My dad is almost finished with radiation.
I am headed (ha ha) to the neurologist tomorrow.
Now just need the husband to go figure out why he has trouble swallowing.
Thanks for sharing. Important message.
yes i do but i have no health insurance. it isn't always so easy to go to the doctor. i would if i could.
i wish the ribbon were brown. i'd totally wear it.
It would be kind of funny it the ribbon was brown hehe!
Good for you on going to the doctor...most women put off going (or taking care of themselves at all). Especially after they have a family.
I like the humor you add to your posts:)Makes it extra special!
I had no idea you'd gone through all of this. Wow... I feel like I should call the doctor NOW! I think hearing a story like this from someone like you-- someone my age, with kids, etc.-- is so much more effective than just reading about it in a magazine, you know?
~Elizabeth
Confessions From A Working Mom
dang girl! glad you went to the dr again!
glad everything was fine too! thanks for sharing!

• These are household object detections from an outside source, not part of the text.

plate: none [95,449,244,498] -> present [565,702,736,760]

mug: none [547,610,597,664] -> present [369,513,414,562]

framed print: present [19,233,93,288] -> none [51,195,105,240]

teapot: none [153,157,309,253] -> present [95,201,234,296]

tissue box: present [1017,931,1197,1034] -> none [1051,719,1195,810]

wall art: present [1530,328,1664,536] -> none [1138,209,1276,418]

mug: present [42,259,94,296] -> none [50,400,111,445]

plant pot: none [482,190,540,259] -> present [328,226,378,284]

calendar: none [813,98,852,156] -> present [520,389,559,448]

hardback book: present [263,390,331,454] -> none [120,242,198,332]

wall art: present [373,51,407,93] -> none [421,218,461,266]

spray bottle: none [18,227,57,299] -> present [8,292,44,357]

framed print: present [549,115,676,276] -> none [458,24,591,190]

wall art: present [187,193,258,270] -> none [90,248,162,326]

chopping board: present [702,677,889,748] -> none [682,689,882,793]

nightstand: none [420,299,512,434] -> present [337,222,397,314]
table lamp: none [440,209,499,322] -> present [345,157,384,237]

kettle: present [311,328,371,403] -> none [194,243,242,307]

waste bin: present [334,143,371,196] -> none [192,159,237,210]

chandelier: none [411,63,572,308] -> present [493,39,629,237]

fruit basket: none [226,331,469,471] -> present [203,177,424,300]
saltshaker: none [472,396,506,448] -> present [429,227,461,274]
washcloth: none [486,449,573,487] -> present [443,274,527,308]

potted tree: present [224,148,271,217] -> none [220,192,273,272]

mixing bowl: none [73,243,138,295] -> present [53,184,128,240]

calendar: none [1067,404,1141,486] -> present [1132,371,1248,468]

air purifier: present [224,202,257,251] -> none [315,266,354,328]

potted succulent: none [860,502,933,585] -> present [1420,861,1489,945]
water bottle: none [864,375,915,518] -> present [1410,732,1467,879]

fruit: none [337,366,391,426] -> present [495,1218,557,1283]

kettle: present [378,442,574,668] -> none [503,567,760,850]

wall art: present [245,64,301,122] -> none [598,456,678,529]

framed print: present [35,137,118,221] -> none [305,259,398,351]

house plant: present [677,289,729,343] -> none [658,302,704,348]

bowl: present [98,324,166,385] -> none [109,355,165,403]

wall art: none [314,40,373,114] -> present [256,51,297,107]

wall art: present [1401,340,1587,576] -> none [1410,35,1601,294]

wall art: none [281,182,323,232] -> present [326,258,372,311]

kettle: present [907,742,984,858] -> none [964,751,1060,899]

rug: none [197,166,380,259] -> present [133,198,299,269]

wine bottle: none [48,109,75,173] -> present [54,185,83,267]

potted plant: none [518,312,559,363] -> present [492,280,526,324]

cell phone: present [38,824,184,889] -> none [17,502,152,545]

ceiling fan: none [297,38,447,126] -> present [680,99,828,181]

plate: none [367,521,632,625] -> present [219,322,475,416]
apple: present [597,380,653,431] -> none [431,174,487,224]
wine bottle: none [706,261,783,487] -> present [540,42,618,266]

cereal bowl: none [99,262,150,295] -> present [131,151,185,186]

oh forgot to add...very funny about the 'glad the ribbon wasn't brown' hahaha
Good advice. It's far too easy to ignore these things! I'm so glad everything was ok!
That's so scary...glad you're ok. I had one a couple of years ago (before the pills) and remember the doctor told me a very funny story during the procedure. I have no clue what she said but at the time it was hysterical.
When I was 20 I had a colonoscopy too. I went to the bathroom and there was A LOT of blood. So much that it really scared me. So much that I went straight to the ER. I was so scared that even though the exam was "unpleasant" I was too scared to really be embarrassed. My cousin had polyps and a brain tumor... so I of course had to get a colonoscopy. They have pills now? I wish they did 6 years ago! It was horrible! Anyway, they found out I had 3 hemorrhoids. (TMI?) One of them burst... that was it! But it was still scary. I hope I never have to go through that again!!
Crap, no pun intended. Please email me.
I had a very similar thing happen to me. I was 33 when I had my first colonoscopy and the polyp that was removed was HUGE. Not cancerous - thank God but I do have to keep going for follow ups.